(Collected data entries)
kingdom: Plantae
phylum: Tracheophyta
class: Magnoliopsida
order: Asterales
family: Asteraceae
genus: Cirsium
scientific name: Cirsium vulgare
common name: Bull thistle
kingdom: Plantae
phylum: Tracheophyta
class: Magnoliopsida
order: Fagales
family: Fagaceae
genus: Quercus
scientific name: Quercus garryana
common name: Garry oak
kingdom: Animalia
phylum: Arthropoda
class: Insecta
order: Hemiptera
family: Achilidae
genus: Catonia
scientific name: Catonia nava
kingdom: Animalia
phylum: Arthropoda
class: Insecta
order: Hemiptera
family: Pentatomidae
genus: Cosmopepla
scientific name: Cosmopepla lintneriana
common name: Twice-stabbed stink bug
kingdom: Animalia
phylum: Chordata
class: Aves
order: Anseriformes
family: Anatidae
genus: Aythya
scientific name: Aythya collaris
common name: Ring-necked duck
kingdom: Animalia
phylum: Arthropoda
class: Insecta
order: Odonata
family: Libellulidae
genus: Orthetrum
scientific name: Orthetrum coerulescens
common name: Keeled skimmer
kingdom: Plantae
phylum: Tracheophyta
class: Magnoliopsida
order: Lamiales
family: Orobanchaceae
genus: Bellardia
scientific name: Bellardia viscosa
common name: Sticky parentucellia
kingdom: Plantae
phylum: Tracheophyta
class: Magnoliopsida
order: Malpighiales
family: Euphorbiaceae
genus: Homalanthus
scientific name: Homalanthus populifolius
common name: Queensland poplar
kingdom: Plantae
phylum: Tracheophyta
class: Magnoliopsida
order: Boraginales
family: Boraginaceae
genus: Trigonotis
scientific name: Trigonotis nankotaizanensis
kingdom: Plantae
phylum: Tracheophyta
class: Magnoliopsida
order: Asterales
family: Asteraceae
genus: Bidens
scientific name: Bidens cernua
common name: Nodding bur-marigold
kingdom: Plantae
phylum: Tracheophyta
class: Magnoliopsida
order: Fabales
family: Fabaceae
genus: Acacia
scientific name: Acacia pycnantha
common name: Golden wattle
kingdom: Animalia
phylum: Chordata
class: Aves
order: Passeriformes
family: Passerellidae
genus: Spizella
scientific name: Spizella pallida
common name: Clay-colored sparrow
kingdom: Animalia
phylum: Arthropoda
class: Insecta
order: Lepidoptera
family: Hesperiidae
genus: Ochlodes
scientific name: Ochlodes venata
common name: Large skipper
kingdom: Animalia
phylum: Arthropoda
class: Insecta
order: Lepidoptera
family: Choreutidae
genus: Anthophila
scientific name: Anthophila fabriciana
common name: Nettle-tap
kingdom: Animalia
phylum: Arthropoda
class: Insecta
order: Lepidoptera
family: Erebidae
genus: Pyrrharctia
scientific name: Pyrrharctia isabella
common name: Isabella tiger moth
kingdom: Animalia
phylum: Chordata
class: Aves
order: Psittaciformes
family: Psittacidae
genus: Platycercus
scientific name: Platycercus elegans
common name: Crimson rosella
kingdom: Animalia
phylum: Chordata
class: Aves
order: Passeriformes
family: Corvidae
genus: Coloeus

◆ Task objective ◆
Return everything from the line containing "genus: Cirsium" down to the line containing "scientific name: Bidens cernua", both included, copying each line exactly.

◆ Solution to this problem ◆
genus: Cirsium
scientific name: Cirsium vulgare
common name: Bull thistle
kingdom: Plantae
phylum: Tracheophyta
class: Magnoliopsida
order: Fagales
family: Fagaceae
genus: Quercus
scientific name: Quercus garryana
common name: Garry oak
kingdom: Animalia
phylum: Arthropoda
class: Insecta
order: Hemiptera
family: Achilidae
genus: Catonia
scientific name: Catonia nava
kingdom: Animalia
phylum: Arthropoda
class: Insecta
order: Hemiptera
family: Pentatomidae
genus: Cosmopepla
scientific name: Cosmopepla lintneriana
common name: Twice-stabbed stink bug
kingdom: Animalia
phylum: Chordata
class: Aves
order: Anseriformes
family: Anatidae
genus: Aythya
scientific name: Aythya collaris
common name: Ring-necked duck
kingdom: Animalia
phylum: Arthropoda
class: Insecta
order: Odonata
family: Libellulidae
genus: Orthetrum
scientific name: Orthetrum coerulescens
common name: Keeled skimmer
kingdom: Plantae
phylum: Tracheophyta
class: Magnoliopsida
order: Lamiales
family: Orobanchaceae
genus: Bellardia
scientific name: Bellardia viscosa
common name: Sticky parentucellia
kingdom: Plantae
phylum: Tracheophyta
class: Magnoliopsida
order: Malpighiales
family: Euphorbiaceae
genus: Homalanthus
scientific name: Homalanthus populifolius
common name: Queensland poplar
kingdom: Plantae
phylum: Tracheophyta
class: Magnoliopsida
order: Boraginales
family: Boraginaceae
genus: Trigonotis
scientific name: Trigonotis nankotaizanensis
kingdom: Plantae
phylum: Tracheophyta
class: Magnoliopsida
order: Asterales
family: Asteraceae
genus: Bidens
scientific name: Bidens cernua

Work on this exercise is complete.